Customers are now building a lot more models, and analysis is becoming a very important component, which generates more buzz. The purchase of Robobat speaks to this trend, and you’ll hear more discussion of Inventor, Autodesk’s 3D mechanical modeling software, being pushed as an important tool for engineers and contractors. In fact, at the MainStage presentation, Revit and Inventor were demoed along side each other.

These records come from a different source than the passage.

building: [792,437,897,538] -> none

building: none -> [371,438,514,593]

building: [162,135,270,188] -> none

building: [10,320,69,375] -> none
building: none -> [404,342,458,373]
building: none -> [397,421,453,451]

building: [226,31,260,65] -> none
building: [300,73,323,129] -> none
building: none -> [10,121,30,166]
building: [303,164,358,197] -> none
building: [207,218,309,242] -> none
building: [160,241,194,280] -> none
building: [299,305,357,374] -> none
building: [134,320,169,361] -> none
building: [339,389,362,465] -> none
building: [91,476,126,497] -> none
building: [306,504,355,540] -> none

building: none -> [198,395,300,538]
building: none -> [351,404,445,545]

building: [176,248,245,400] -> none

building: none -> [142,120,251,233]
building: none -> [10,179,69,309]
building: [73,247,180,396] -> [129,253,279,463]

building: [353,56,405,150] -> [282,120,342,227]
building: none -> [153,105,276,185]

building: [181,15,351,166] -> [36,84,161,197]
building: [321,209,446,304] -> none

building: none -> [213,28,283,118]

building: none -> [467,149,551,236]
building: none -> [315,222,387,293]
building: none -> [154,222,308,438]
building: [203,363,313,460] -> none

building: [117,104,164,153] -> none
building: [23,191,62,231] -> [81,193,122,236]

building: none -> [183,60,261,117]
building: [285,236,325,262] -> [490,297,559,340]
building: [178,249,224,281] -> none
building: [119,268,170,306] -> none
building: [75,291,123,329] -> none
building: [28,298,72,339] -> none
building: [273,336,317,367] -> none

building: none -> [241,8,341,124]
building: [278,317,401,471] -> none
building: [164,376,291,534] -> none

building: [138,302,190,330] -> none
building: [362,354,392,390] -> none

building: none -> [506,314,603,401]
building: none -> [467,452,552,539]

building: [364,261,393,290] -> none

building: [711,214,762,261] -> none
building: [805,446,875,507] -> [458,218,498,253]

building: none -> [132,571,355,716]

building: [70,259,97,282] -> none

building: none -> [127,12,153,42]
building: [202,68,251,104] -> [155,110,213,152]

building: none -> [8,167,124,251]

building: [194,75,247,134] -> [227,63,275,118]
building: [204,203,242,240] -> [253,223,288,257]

Bernstein attests to the fact that contractors are using Revit more. “If they don’t get it from designers, they model it themselves or outsource,” Bernstein explained. “We bought NavisWorks and the most enthusiastic endorsers are contractors. They are looking at fundamental problems. They want to conceptualize in 3D so they can see what 2D drawings mean, making stuff not bump into other things and qualify. Contractors are driving model based processes. They won’t do projects unless they model them first. Counting things and measuring things is a key business problem for people who construct buildings.”
This view is corroborated by Beau Turner, solutions consulting manager of Building Solutions for Avatech Solutions, an Autodesk reseller and solutions provider that has experienced firsthand the tremendous growth of Revit over the past year.
Avatech’s services side of the business represents 75% of their business. The Revit platform with the MEP tool on top of it, has brought this about, according to Turner. Multidisciplinary firms want to bring in different parties including contractors, and there are a large number of contractors who want to start working with this type of technology. Even after a project has started, contractors want to implement BIM. “We are also seeing more firms who have tried (Revit) in the past, but the process has improved and now they are trying it again.”
Turner also noted that “the complete solution isn’t just the one product right now.” Many third party products such as Green Building Studio allow them to take intelligent building models and get downside returns, to see how well a building will perform. They are also seeing this on the GIS side. In other countries, automated code checking, brought about by third parties, is required, and now in the U.S. GSA projects are requiring it.
On the topic of sustainable design, Turner said the combination of technology to analyze ahead of time, third party tools, and public awareness, create a “perfect storm” to create the green building movement.